Conversely Microsoft hires people all the time that have looked at GPL code. They don't seem worried that these people are "tainted" despite the fact that their public announcements would seem to indicate that it is impossible for such people to work there.
The person/company in trouble is the one that made the code available. Apparently this is somebody at Mainsoft, who should be punished hard. This sort of behavior is extremely damaging to IT!
Duh: Mainsoft's job was to write a commercial windows-emulation for Unix. There is good reason for them to want to compile some of this code on Linux.
And this has nothing to do with a crack or security flaw. The code was leaked by somebody who had the ability to read the code anyway. Unless you think Linux's ability to retrieve information from a disk is a security flaw.
If something like that would happen, they could just sell it as a demonstration of the bad things that happen when source code is publicly available, like that of certain other systems...
It would demonstrate that closed source pushers are concerned with secrecy and profits.
If closed source is more secure, as MS and many others maintain, then they shouldn't be as concerned about the black hats looking at the source as they are how the source was leaked. Source code can be open and secure, much like any decent cryptographic system.
Trolling is a art,
If it came to it, I highly doubt that would hold up legally. Besides, much of the stuff in Windows is patented, and there's simply no way to re-implment it (different code or no) without violating a patent.
Why in the hell do you want to copy windows anyway? Open source to me is about making new or simply better software. (Speaking generally to everyone here, not just the parent...) If you absolutely must have win32 compatibility, then buy a Windows license like everyone else. If that's not acceptable, then figure out a solution that doesn't require win32 compatibility. But for god's sake, don't be a common criminal and steal someone else's implementation.
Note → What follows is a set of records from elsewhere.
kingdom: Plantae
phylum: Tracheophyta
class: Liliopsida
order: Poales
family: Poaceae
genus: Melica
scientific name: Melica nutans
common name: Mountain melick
I digress. Chances are pretty good that writing a specification from such crufty code (and a good deal of it is crufty) would be more difficult than legally reverse-engineering a working implementation anyway.
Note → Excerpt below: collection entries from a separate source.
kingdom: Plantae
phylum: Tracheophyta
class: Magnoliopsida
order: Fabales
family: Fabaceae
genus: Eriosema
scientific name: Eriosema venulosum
Any code using "i" as a variable immediately goes on the Wall of Shame.
Oh, give it a rest!
For a nice small loop, "i" works perfectly well, and no one has a problem understanding what it does. And just to shock you, for a small nested loop, I often use "j", and occasionally <gasp!> even "k"! Yet, oddly, I've had numerous people compliment my code as both elegant and easily readably.
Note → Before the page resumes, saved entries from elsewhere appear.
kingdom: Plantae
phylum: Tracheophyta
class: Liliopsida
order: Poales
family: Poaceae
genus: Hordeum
You can say all you want about readability, portability, and maintainability of code using various "standards". But I have yet to meet anyone who considers Hungarian anything better than "effective but very ugly". When even the most trivial "for()" statement ends up causing a line to wrap past 80 cols, a notational system has big problems.
How can they sue, when they weren't suppose to see the source in the first place, first a company would have to admit to looking at it...Not gonna hold water in court.